The patch, featuring more than 3,000 pumpkins and gourds of all sizes, will be open from 10 a.m. to 6 p.m. daily through Halloween.
Proceeds from the patch will support church causes such as the United Methodist Committee on Relief, and a donation of two cans of food to be given to a food bank will get $1 off the cost of a pumpkin.
The church is at 1906 Broadview Drive.
The U.S. Army Band “Pershing’s Own” Woodwind Quintet will give a performance at 7:30 p.m. Oct. 16 in the University of Idaho’s Haddock Performance Hall in Moscow.
The quintet is comprised of Sgt. 1st Class Robert R. Aughtry of Gaffney, S.C., on flute, Sgt. 1st Class Meredeth Rouse of Boston, Mass., on oboe, Staff Sgt. Aaron D. Scott of Pittsburgh on clarinet, Staff Sgt. Patricia D. Morgan of Glenn Dale, Md., on bassoon and Sgt. 1st Class Aaron K. Cockson of Foley, Ala., on horn.

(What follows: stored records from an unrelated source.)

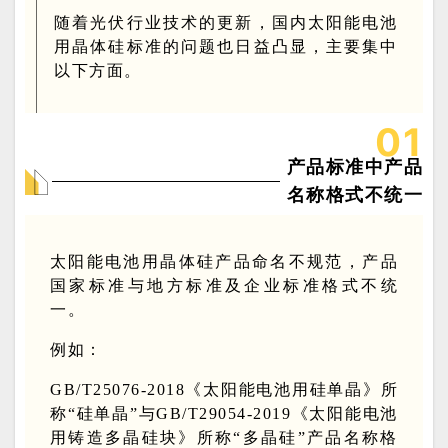
随着光伏行业技术的更新，国内太阳能电池
用晶体硅标准的问题也日益凸显，主要集中
以下方面。
0
1
产品标准中产品
名称格式不统一
太阳能电池用晶体硅产品命名不规范，产品
国家标准与地方标准及企业标准格式不统
一。
例
如：
GB/T25076-2018《太阳能电池用硅单晶》所
称“硅单晶”与GB/T29054-2019《太阳能电池
用铸造多晶硅块》所称“多晶硅”产品名称格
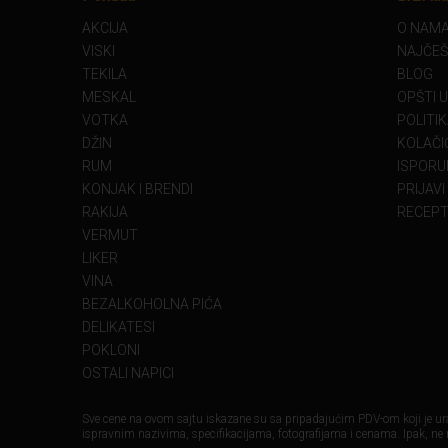
AKCIJA
O NAM
VISKI
NAJČEŠ
TEKILA
BLOG
MESKAL
OPŠTI 
VOTKA
POLITI
DŽIN
KOLAČIĆ
RUM
ISPORU
KONJAK I BRENDI
PRIJAVI
RAKIJA
RECEPT
VERMUT
LIKER
VINA
BEZALKOHOLNA PIĆA
DELIKATESI
POKLONI
OSTALI NAPICI
Sve cene na ovom sajtu iskazane su sa pripadajućim PDV-om koji je ura
ispravnim nazivima, specifikacijama, fotografijama i cenama. Ipak, ne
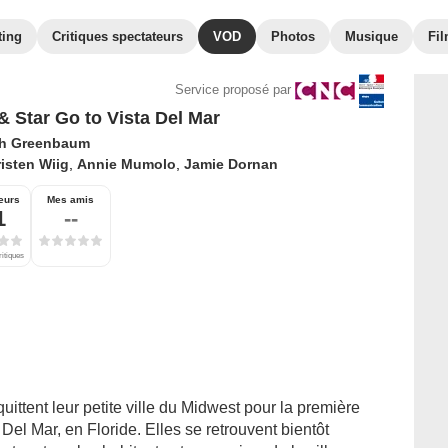
ting
Critiques spectateurs
VOD
Photos
Musique
Fil
Service proposé par
& Star Go to Vista Del Mar
h Greenbaum
isten Wiig
,
Annie Mumolo
,
Jamie Dornan
eurs
Mes amis
1
--
ritiques
uittent leur petite ville du Midwest pour la première
 Del Mar, en Floride. Elles se retrouvent bientôt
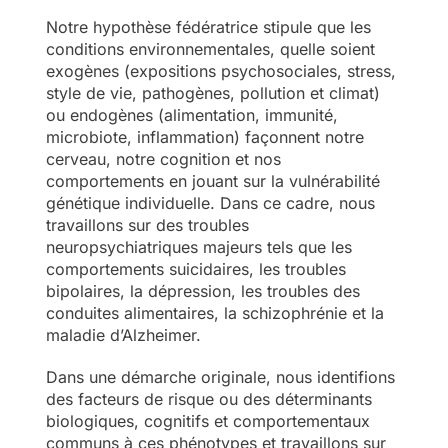
Notre hypothèse fédératrice stipule que les
conditions environnementales, quelle soient
exogènes (expositions psychosociales, stress,
style de vie, pathogènes, pollution et climat)
ou endogènes (alimentation, immunité,
microbiote, inflammation) façonnent notre
cerveau, notre cognition et nos
comportements en jouant sur la vulnérabilité
génétique individuelle. Dans ce cadre, nous
travaillons sur des troubles
neuropsychiatriques majeurs tels que les
comportements suicidaires, les troubles
bipolaires, la dépression, les troubles des
conduites alimentaires, la schizophrénie et la
maladie d’Alzheimer.
Dans une démarche originale, nous identifions
des facteurs de risque ou des déterminants
biologiques, cognitifs et comportementaux
communs à ces phénotypes et travaillons sur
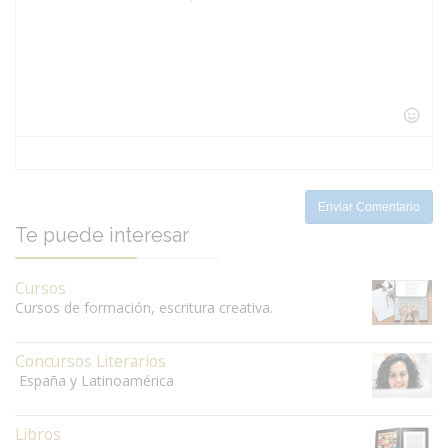
-
-
-
-
-
-
-
-
-
-
-
-
-
-
-
-
-
-
-
-
-
-
-
-
-
-
-
-
-
Enviar Comentario
Te puede interesar
Cursos
Cursos de formación, escritura creativa.
Concursos Literarios
España y Latinoamérica
Libros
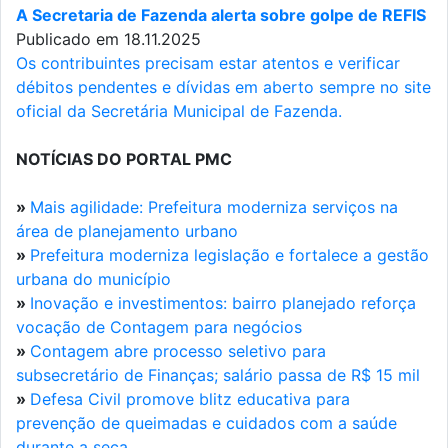
A Secretaria de Fazenda alerta sobre golpe de REFIS
Publicado em 18.11.2025
Os contribuintes precisam estar atentos e verificar
débitos pendentes e dívidas em aberto sempre no site
oficial da Secretária Municipal de Fazenda.
NOTÍCIAS DO PORTAL PMC
»
Mais agilidade: Prefeitura moderniza serviços na
área de planejamento urbano
»
Prefeitura moderniza legislação e fortalece a gestão
urbana do município
»
Inovação e investimentos: bairro planejado reforça
vocação de Contagem para negócios
»
Contagem abre processo seletivo para
subsecretário de Finanças; salário passa de R$ 15 mil
»
Defesa Civil promove blitz educativa para
prevenção de queimadas e cuidados com a saúde
durante a seca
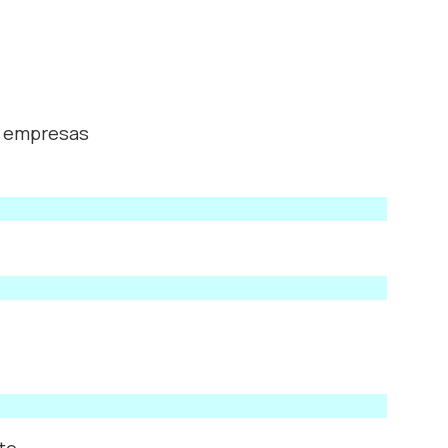
e empresas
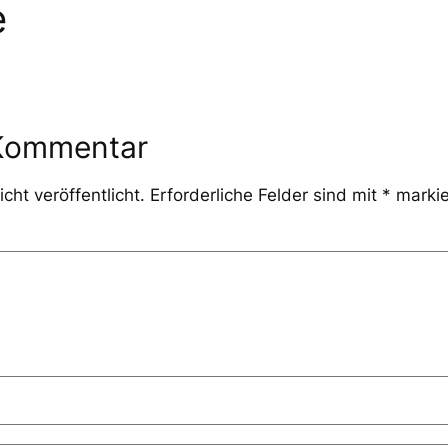
e
 Kommentar
cht veröffentlicht.
Erforderliche Felder sind mit
*
markie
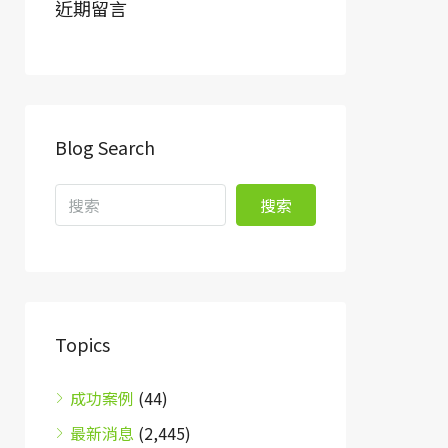
近期留言
Blog Search
搜索
Topics
成功案例
(44)
最新消息
(2,445)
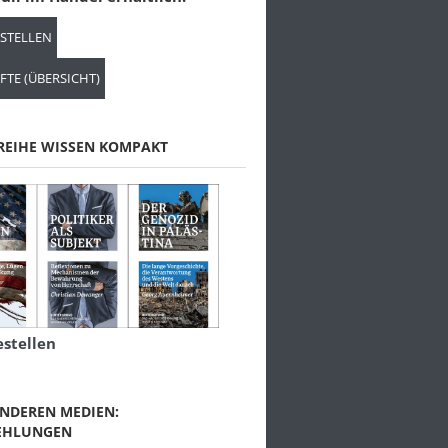
ESTELLEN
FTE (ÜBERSICHT)
REIHE WISSEN KOMPAKT
estellen
NDEREN MEDIEN:
EHLUNGEN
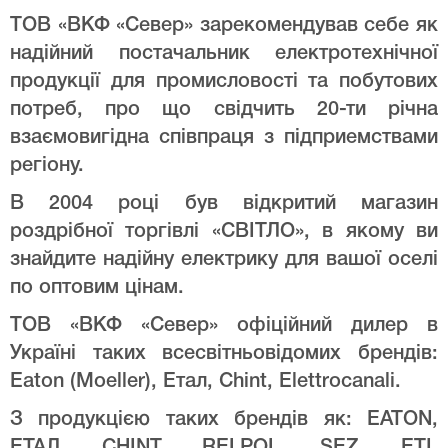
ТОВ «ВКФ «Север» зарекомендував себе як
надійний постачальник електротехнічної
продукції для промисловості та побутових
потреб, про що свідчить 20-ти річна
взаємовигідна співпраця з підприемствами
регіону.
В 2004 році був відкритий магазин
роздрібної торгівлі «СВІТЛО», в якому ви
знайдите надійну електрику для вашої оселі
по оптовим цінам.
ТОВ «ВКФ «Север» офіційний дилер в
Україні таких всесвітньовідомих брендів:
Eaton (Moeller), Етал, Chint, Elettrocanali.
З продукцією таких брендів як: EATON,
ЕТАЛ, CHINT, RELPOL, SEZ, ETI,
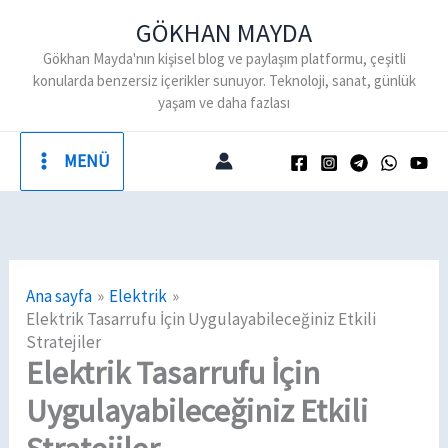
İçeriğe
GÖKHAN MAYDA
atla
Gökhan Mayda'nın kişisel blog ve paylaşım platformu, çeşitli
konularda benzersiz içerikler sunuyor. Teknoloji, sanat, günlük
yaşam ve daha fazlası
MENÜ
Ana sayfa
Elektrik
Elektrik Tasarrufu İçin Uygulayabileceğiniz Etkili
Stratejiler
Elektrik Tasarrufu İçin
Uygulayabileceğiniz Etkili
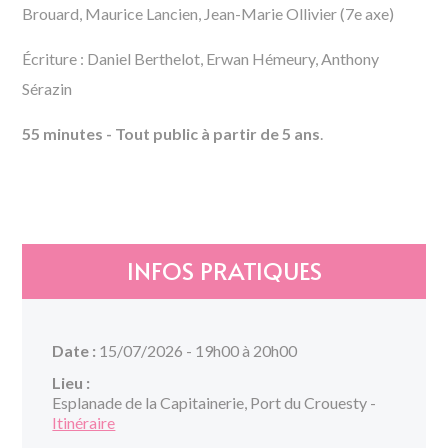
Brouard, Maurice Lancien, Jean-Marie Ollivier (7e axe)
Écriture : Daniel Berthelot, Erwan Hémeury, Anthony
Sérazin
55 minutes - Tout public à partir de 5 ans
.
INFOS PRATIQUES
Date :
15/07/2026 - 19h00 à 20h00
Lieu :
Esplanade de la Capitainerie, Port du Crouesty -
Itinéraire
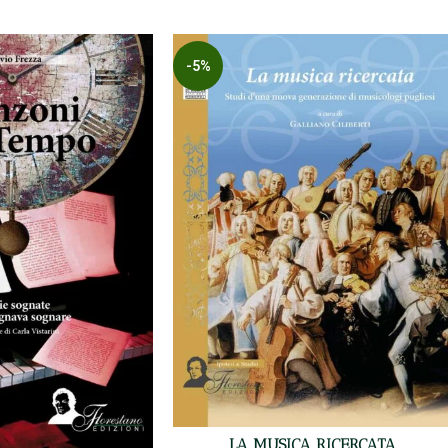
-5%
LA MUSICA RICERCATA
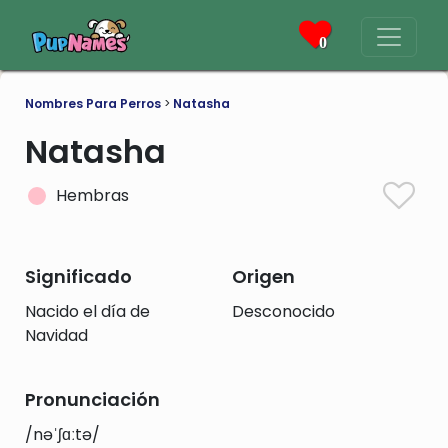
0
Nombres Para Perros
>
Natasha
Natasha
Hembras
Significado
Origen
Nacido el día de
Desconocido
Navidad
Pronunciación
/nəˈʃɑːtə/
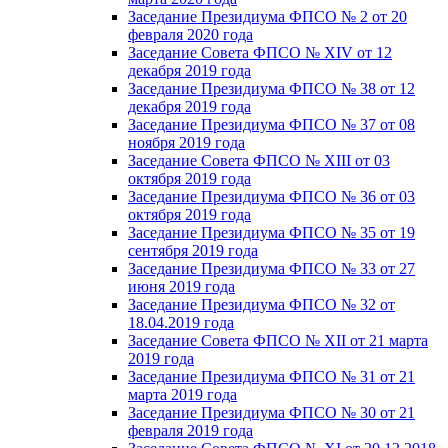
Заседание Президиума ФПСО № 2 от 20
февраля 2020 года
Заседание Совета ФПСО № XIV от 12
декабря 2019 года
Заседание Президиума ФПСО № 38 от 12
декабря 2019 года
Заседание Президиума ФПСО № 37 от 08
ноября 2019 года
Заседание Совета ФПСО № XIII от 03
октября 2019 года
Заседание Президиума ФПСО № 36 от 03
октября 2019 года
Заседание Президиума ФПСО № 35 от 19
сентября 2019 года
Заседание Президиума ФПСО № 33 от 27
июня 2019 года
Заседание Президиума ФПСО № 32 от
18.04.2019 года
Заседание Совета ФПСО № XII от 21 марта
2019 года
Заседание Президиума ФПСО № 31 от 21
марта 2019 года
Заседание Президиума ФПСО № 30 от 21
февраля 2019 года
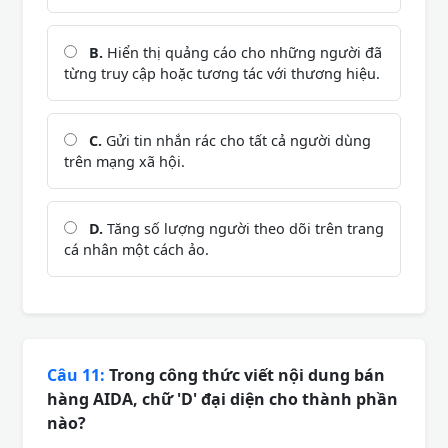
B.
Hiển thị quảng cáo cho những người đã
từng truy cập hoặc tương tác với thương hiệu.
C.
Gửi tin nhắn rác cho tất cả người dùng
trên mạng xã hội.
D.
Tăng số lượng người theo dõi trên trang
cá nhân một cách ảo.
Câu 11:
Trong công thức viết nội dung bán
hàng AIDA, chữ 'D' đại diện cho thành phần
nào?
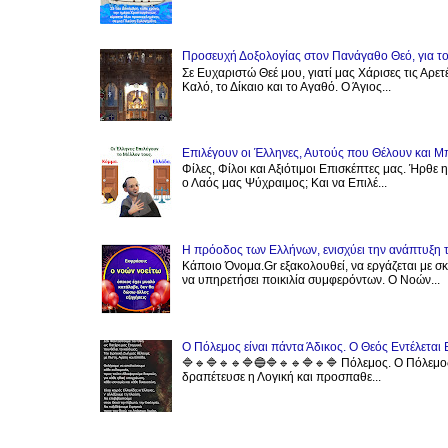
Προσευχή Δοξολογίας στον Πανάγαθο Θεό, για το
Σε Ευχαριστώ Θεέ μου, γιατί μας Χάρισες τις Αρετ
Καλό, το Δίκαιο και το Αγαθό. Ο Άγιος...
Επιλέγουν οι Έλληνες, Αυτούς που Θέλουν και Μ
Φίλες, Φίλοι και Αξιότιμοι Επισκέπτες μας. Ήρθε 
ο Λαός μας Ψύχραιμος; Και να Επιλέ...
Η πρόοδος των Ελλήνων, ενισχύει την ανάπτυξη 
Κάποιο Όνομα.Gr εξακολουθεί, να εργάζεται με 
να υπηρετήσει ποικιλία συμφερόντων. Ο Νοών...
Ο Πόλεμος είναι πάντα Άδικος. Ο Θεός Εντέλεται 
🔷️🔹️🔷️🔹️🔹️🔷️🔵🔷️🔹️🔹️🔷️🔹️🔷️ Πόλεμος. Ο 
δραπέτευσε η Λογική και προσπαθε...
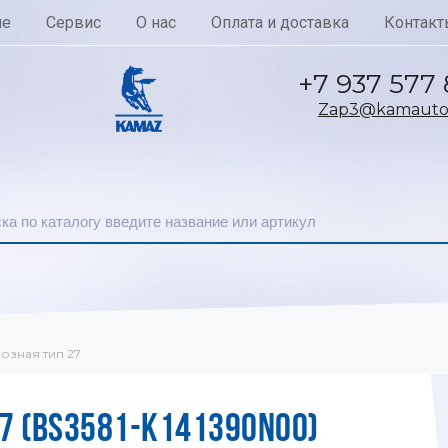
ие
Сервис
О нас
Оплата и доставка
Контакт
+7 937 577
Zap3@kamautoc
озная тип 27
7 (BS3581-K141390N00)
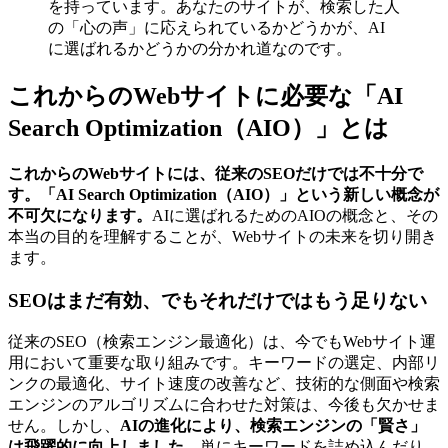
を持っています。あなたのサイトが、検索した人
の「心の声」に応えられているかどうかが、AI
に選ばれるかどうかの分かれ道なのです。
これからのWebサイトに必要な「AI
Search Optimization（AIO）」とは
これからのWebサイトには、従来のSEOだけでは不十分で
す。「AI Search Optimization（AIO）」という新しい概念が
不可欠になります。
AIに選ばれるためのAIOの概念と、その
本当の目的を理解することが、Webサイトの未来を切り開き
ます。
SEOはまだ有効、でもそれだけではもう足りない
従来のSEO（検索エンジン最適化）は、今でもWebサイト運
用において重要な取り組みです。キーワードの選定、内部リ
ンクの最適化、サイト速度の改善など、技術的な側面や検索
エンジンのアルゴリズムに合わせた対策は、今後も欠かせま
せん。しかし、
AIの進化により、検索エンジンの「賢さ」
は飛躍的に向上しました。
単にキーワードを詰め込んだり、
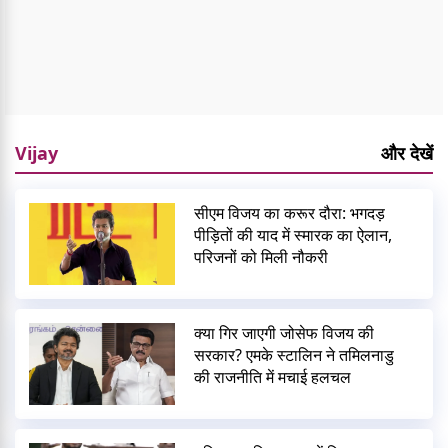
Vijay
और देखें
सीएम विजय का करूर दौरा: भगदड़
पीड़ितों की याद में स्मारक का ऐलान,
परिजनों को मिली नौकरी
क्या गिर जाएगी जोसेफ विजय की
सरकार? एमके स्टालिन ने तमिलनाडु
की राजनीति में मचाई हलचल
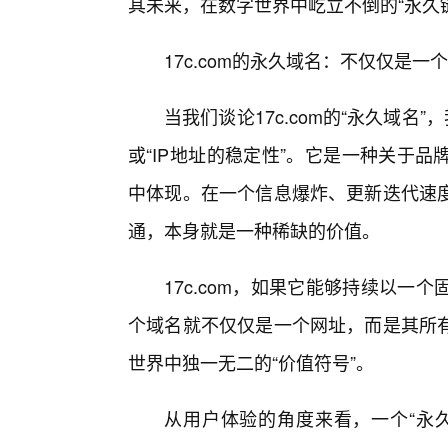
其未来，在数字世界中屹立不倒的“永久
17c.com的永久域名：不仅仅是
当我们谈论17c.com的“永久域名
或“IP地址的稳定性”。它是一种关于
中体现。在一个信息爆炸、更新迭代速
通，本身就是一种稀缺的价值。
17c.com，如果它能够持续以
个域名就不仅仅是一个网址，而是其所
世界中独一无二的“价值符号”。
从用户体验的角度来看，一个“永久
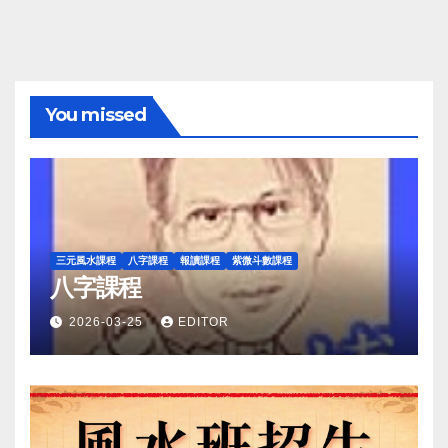
You missed
三元風水課程
八字課程
報讀課程
紫微斗數課程
八字課程
2026-03-25
EDITOR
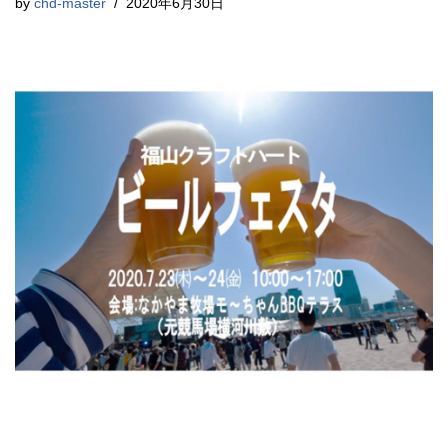
by
chd-master
2020年6月30日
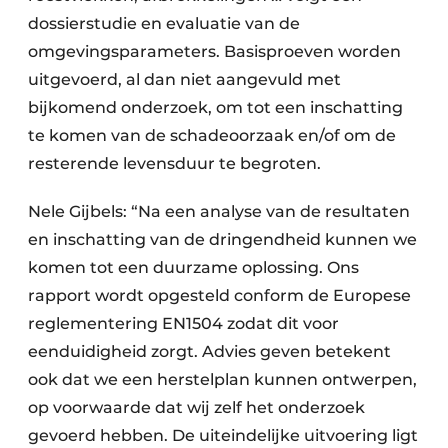
dossierstudie en evaluatie van de
omgevingsparameters. Basisproeven worden
uitgevoerd, al dan niet aangevuld met
bijkomend onderzoek, om tot een inschatting
te komen van de schadeoorzaak en/of om de
resterende levensduur te begroten.
Nele Gijbels: “Na een analyse van de resultaten
en inschatting van de dringendheid kunnen we
komen tot een duurzame oplossing. Ons
rapport wordt opgesteld conform de Europese
reglementering EN1504 zodat dit voor
eenduidigheid zorgt. Advies geven betekent
ook dat we een herstelplan kunnen ontwerpen,
op voorwaarde dat wij zelf het onderzoek
gevoerd hebben. De uiteindelijke uitvoering ligt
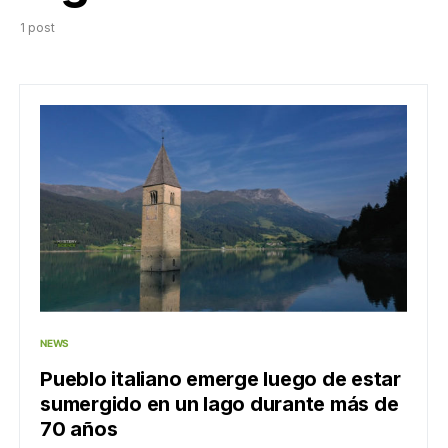
1 post
NEWS
Pueblo italiano emerge luego de estar
sumergido en un lago durante más de
70 años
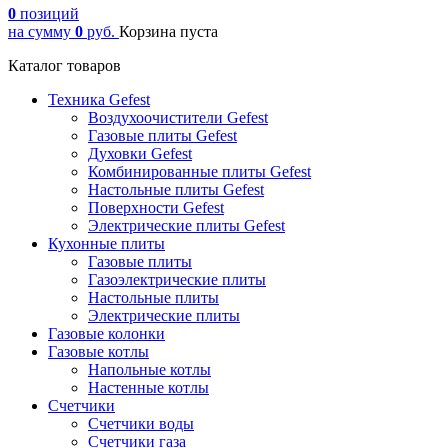
0
позиций
на сумму
0
руб.
Корзина пуста
Каталог товаров
Техника Gefest
Воздухоочистители Gefest
Газовые плиты Gefest
Духовки Gefest
Комбинированные плиты Gefest
Настольные плиты Gefest
Поверхности Gefest
Электрические плиты Gefest
Кухонные плиты
Газовые плиты
Газоэлектрические плиты
Настольные плиты
Электрические плиты
Газовые колонки
Газовые котлы
Напольные котлы
Настенные котлы
Счетчики
Счетчики воды
Счетчики газа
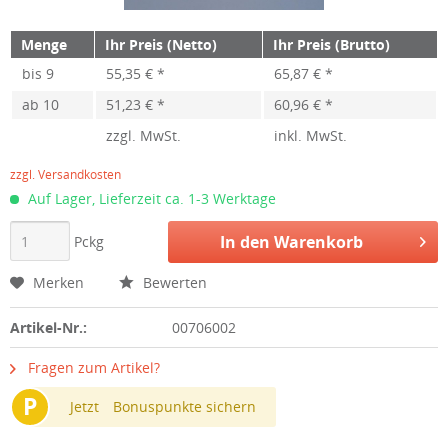
Menge
Ihr Preis (Netto)
Ihr Preis (Brutto)
bis
9
55,35 € *
65,87 € *
ab
10
51,23 € *
60,96 € *
zzgl. MwSt.
inkl. MwSt.
zzgl. Versandkosten
Auf Lager, Lieferzeit ca. 1-3 Werktage
In den
Warenkorb
Pckg
Merken
Bewerten
Artikel-Nr.:
00706002
Fragen zum Artikel?
P
Jetzt
Bonuspunkte sichern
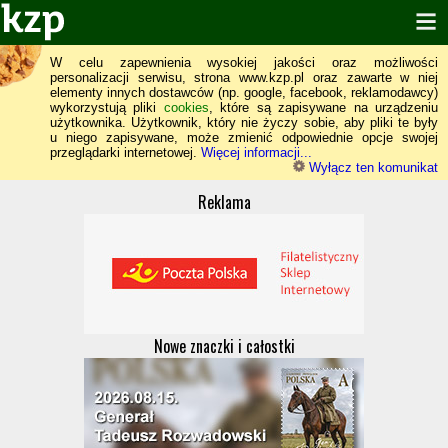
W celu zapewnienia wysokiej jakości oraz możliwości
personalizacji serwisu, strona www.kzp.pl oraz zawarte w niej
elementy innych dostawców (np. google, facebook, reklamodawcy)
wykorzystują pliki
cookies
, które są zapisywane na urządzeniu
użytkownika. Użytkownik, który nie życzy sobie, aby pliki te były
u niego zapisywane, może zmienić odpowiednie opcje swojej
przeglądarki internetowej.
Więcej informacji...
Wyłącz ten komunikat
Reklama
Nowe znaczki i całostki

The hall is at 1010 Blake Ave.
“The Spanish Influenza of 1918” is the subject of a talk by David Pierce given at 6 p.m. Oct. 17 at the American Legion Cabin in Moscow.
The influenza pandemic of 1918 spread worldwide and the U.S. Centers for Disease Control and Prevention reports it is estimated about 500 million people became infected with the virus, and there were at least 50 million deaths.
The talk is the first in the fall series of Cabin Conversations presented by the Latah County Historical Society. The cabin is at 317 S. Howard St.